One early September evening British Lord Alan Watson prepared for a ribbon cutting. . He held the scissors and snipped the ribbon at the National Churchill Museum on the campus of Westminster College in Fulton.
Watson and Edwina Sandys, Winston Churchill’s granddaughter, among others, were opening the museum’s newest exhibit: a typed draft of the Iron Curtain speech, hung on frames throughout the room.
In Fulton, the city where Churchill gave the landmark speech in 1946 on the campus of Westminster College, the drafts don’t just represent an important speech on the dangers of the Soviet Union. As Watson puts it, they are Fulton’s “membership of history.”
“They realized something was happening here of the greatest importance,” Watson said.
The ribbon-cutting was just part of a full day of festivities celebrating the 70th anniversary of the speech – from a ride in a military jeep in the morning to a speech from Watson in the Westminster College gymnasium in the evening.
For museum director Timothy Riley, the event holds other significance: to celebrate the man the museum honors.
“We always have so many layers of history with the museum, and whenever that history comes alive with people who have lived it or people who have studied it in-depth and shared their knowledge with us, it’s always exciting,” Riley said.
Many of the people at the event were captivated by Churchill and his legacy, though hardly for the same reason. Sandys said this has to do with her grandfather’s status as a Renaissance man.
“He was a very all-round person. He was a soldier, he was a speaker, he was a writer, he was a painter, you see, so almost everybody could find something that they were interested in,” Sandys said.
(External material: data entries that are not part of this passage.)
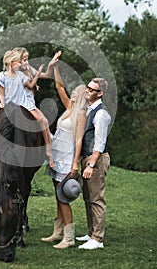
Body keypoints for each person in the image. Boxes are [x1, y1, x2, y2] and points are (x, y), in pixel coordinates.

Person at [0, 49, 58, 167]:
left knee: (43, 121)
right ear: (13, 62)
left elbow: (41, 78)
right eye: (23, 60)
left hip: (26, 103)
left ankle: (48, 151)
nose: (26, 63)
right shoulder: (5, 75)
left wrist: (48, 67)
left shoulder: (26, 71)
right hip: (10, 102)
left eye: (26, 60)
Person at [41, 57, 87, 249]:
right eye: (73, 92)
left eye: (77, 92)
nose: (73, 93)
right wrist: (56, 68)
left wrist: (75, 163)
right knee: (57, 194)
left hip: (68, 159)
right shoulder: (69, 108)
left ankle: (69, 238)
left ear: (83, 96)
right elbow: (60, 88)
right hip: (57, 158)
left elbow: (79, 140)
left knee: (63, 197)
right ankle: (58, 231)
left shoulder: (81, 113)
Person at [76, 78, 111, 250]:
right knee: (88, 197)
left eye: (92, 89)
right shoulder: (90, 110)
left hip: (95, 159)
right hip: (87, 158)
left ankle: (98, 239)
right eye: (88, 88)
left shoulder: (101, 113)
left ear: (100, 93)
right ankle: (91, 233)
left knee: (96, 199)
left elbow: (100, 142)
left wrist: (91, 165)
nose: (88, 91)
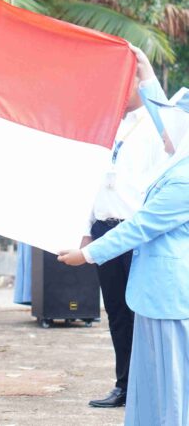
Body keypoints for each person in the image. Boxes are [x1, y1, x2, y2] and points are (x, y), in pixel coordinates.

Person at [59, 85, 189, 426]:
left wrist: (87, 254)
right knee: (151, 382)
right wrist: (143, 69)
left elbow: (142, 226)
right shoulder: (174, 169)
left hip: (169, 293)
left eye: (169, 125)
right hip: (154, 290)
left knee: (172, 385)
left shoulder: (183, 178)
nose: (164, 130)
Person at [77, 51, 166, 409]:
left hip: (136, 230)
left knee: (143, 310)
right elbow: (91, 181)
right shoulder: (106, 123)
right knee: (116, 310)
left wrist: (143, 67)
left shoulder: (158, 124)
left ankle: (152, 386)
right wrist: (86, 228)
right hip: (104, 228)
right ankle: (125, 386)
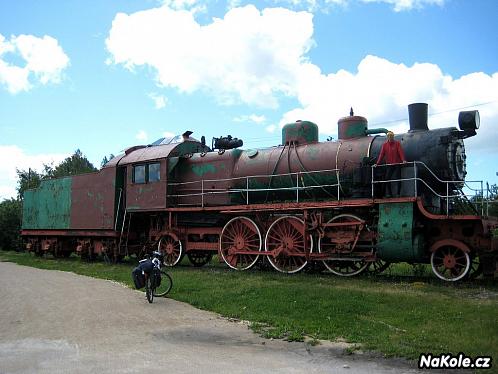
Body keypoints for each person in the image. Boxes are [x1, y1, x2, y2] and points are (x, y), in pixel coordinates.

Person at [374, 131, 407, 197]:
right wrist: (377, 163)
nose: (390, 137)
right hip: (389, 164)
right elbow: (381, 155)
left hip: (397, 163)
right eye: (389, 136)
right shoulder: (385, 145)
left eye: (391, 136)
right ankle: (389, 194)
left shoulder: (397, 144)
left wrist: (403, 160)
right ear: (387, 137)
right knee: (387, 178)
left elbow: (400, 152)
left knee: (398, 178)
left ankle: (398, 193)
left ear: (393, 137)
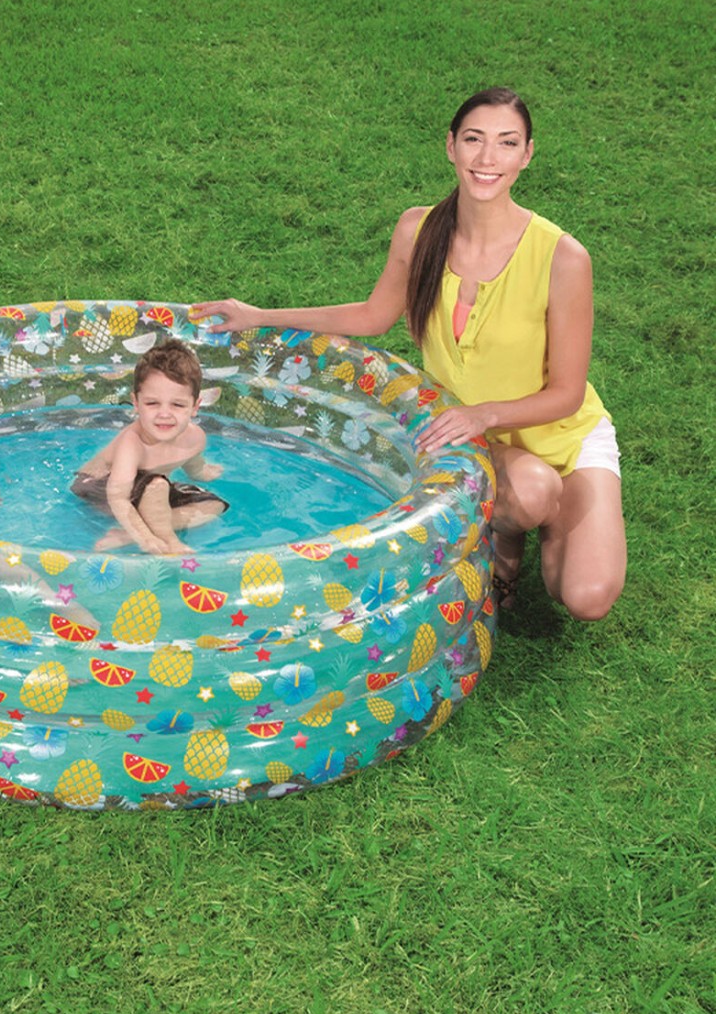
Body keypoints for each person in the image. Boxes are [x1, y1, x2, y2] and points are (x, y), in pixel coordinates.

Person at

Riley and the other organizers paid attention to the details. At a luncheon inside the museum’s library, attendees ate the exact same meal Churchill ate before he gave the “Iron Curtain” speech 70 years ago – complete with a Callaway County ham.
A large photograph on display drew a lot of attention, showing Churchill and then-U.S. President Harry S. Truman greeting crowds in town.
Baxter Watson (no relation to the British Lord) snapped the photograph when he was a second-year student at Westminster.
Watson waited for three and a half hours to take the photo at his chosen spot on the campus.
“It was luck,” Watson said, “because I happened to get the right moment.”
Watson was later part of the procession that led the honored guests from building to building – and said he admired how Truman handled the situation.
“Mr. Truman was not answering the public, he was saluting Winston Churchill,” Watson said. “And this is what a person who really is a good, sensitive human being does when he is an escort.”
Watson has stopped by the museum from time to time for years. Now 93, he relies on a friend to drive him from his home near St. Louis to Fulton.
He says he’s one of the last living links the museum has to Churchill’s famous speech.
“It’s ancient or old, but it’s not ancient history yet.” Watson said. “I think when I check out, in the next decade sometime, I think it will suddenly be ancient history here.”
Riley says the museum is working to keep Churchill’s speech in the minds of young people, including the schoolchildren who toured the museum on the day of the ribbon-cutting.
“It’s really heartwarming to know that the next generation, for whom Churchill is a couple of paragraphs in a history book, can come alive,” Riley said. “That’s why we’re here.”